» WRITTEN INSTRUCTION:
Answer these from the farmOS post:
(a) What led the author to find that some geometry data was out of place?
(b) In which version of farmOS does the approach work?
(c) What is the script's file name?

I recently discovered (due to new aerial imagery becoming available) that a portion of all the geometry data we have in farmOS was both translated and rotated relative to its real-life location.
I thought I’d share how I fixed it since it might be interesting to other folks.
Notes;
- Coordinates have been replaced with example values.
- The code isn’t super beautiful and there’s no comments since this was a one-off script, but feel free to ask questions and I’ll spend time answering them and/or adding comments according to folks’ interest.
- This approach reads/writes directly to the database and could destroy all your data - you’ve now been warned!
- This only works in farmOS 1.x. In 2.x the script would need to manipulate several tables since intrinsic/movement geometries are stored separately in 2.x.
rewrite_lower_field_geometries.py
#!/bin/env python3
import argparse
import logging
import traceback
import asyncio
from math import sin, cos, tan, pi
import math
import re
import os.path
import time
import datetime
import pyproj
from geomet import wkb, wkt
import pygeohash
import shapely
from shapely.geometry import shape
from shapely.ops import transform
from sqlalchemy import (
select,
)
from sqlalchemy import func, and_, distinct, Float
import sqlalchemy as sa
from sqlalchemy.ext.automap import automap_base
from sqlalchemy.sql.expression import select, join, Label, cast, update, bindparam
from sqlalchemy_aio import ASYNCIO_STRATEGY
class CallableAccessor(object):
def __init__(self, c):
self._c = c
def __getattr__(self, name):
return self._c(name)
def DictAccessor(d):
return CallableAccessor(lambda name: d.get(name))
EPSG4326 = pyproj.CRS('EPSG:4326')
EPSG3857 = pyproj.CRS('EPSG:3857')
ADJ_BB_WKT = 'POLYGON ((-64.9264683076 22.3661204274, -64.9252666779 22.3661204274, -64.9252666779 22.3650212285, -64.9264683076 22.3650212285, -64.9264683076 22.3661204274))'
SRC_NW_WKT = "POINT(-64.92607867061 22.36609202721699)"
SRC_SW_WKT = "POINT(-64.9260662941 22.365790632528)"
DST_NW_WKT = "POINT(-64.92610355235188 22.36606679499702)"

» STORED ROWS:
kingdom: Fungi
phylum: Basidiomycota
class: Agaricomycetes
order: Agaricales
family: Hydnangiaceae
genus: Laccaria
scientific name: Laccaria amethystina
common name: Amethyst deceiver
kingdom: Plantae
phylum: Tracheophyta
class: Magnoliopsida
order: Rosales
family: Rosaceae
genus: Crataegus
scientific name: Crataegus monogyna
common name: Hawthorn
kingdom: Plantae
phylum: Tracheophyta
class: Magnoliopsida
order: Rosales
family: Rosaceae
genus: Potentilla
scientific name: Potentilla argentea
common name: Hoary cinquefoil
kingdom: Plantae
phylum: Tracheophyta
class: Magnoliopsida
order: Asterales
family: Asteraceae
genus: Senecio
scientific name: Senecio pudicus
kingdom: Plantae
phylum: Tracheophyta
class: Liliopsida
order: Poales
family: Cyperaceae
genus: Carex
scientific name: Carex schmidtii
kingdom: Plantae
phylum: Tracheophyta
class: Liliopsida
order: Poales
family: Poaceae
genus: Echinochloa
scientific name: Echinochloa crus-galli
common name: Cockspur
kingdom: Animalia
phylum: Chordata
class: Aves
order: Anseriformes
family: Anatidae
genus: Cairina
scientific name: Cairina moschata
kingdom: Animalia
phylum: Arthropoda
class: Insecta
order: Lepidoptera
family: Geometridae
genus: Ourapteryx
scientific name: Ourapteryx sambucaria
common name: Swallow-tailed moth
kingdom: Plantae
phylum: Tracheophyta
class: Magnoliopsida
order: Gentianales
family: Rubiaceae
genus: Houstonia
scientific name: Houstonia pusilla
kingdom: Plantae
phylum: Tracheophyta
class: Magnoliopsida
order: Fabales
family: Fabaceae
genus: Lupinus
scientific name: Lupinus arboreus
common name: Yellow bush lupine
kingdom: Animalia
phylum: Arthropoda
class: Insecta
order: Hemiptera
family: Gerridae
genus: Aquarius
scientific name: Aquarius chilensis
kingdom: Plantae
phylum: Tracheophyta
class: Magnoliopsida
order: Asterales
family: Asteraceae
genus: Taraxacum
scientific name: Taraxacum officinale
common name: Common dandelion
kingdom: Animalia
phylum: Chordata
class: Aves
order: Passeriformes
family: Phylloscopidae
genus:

» TASK OUTPUT:
(a) New aerial imagery became available.
(b) farmOS 1.x.
(c) rewrite_lower_field_geometries.py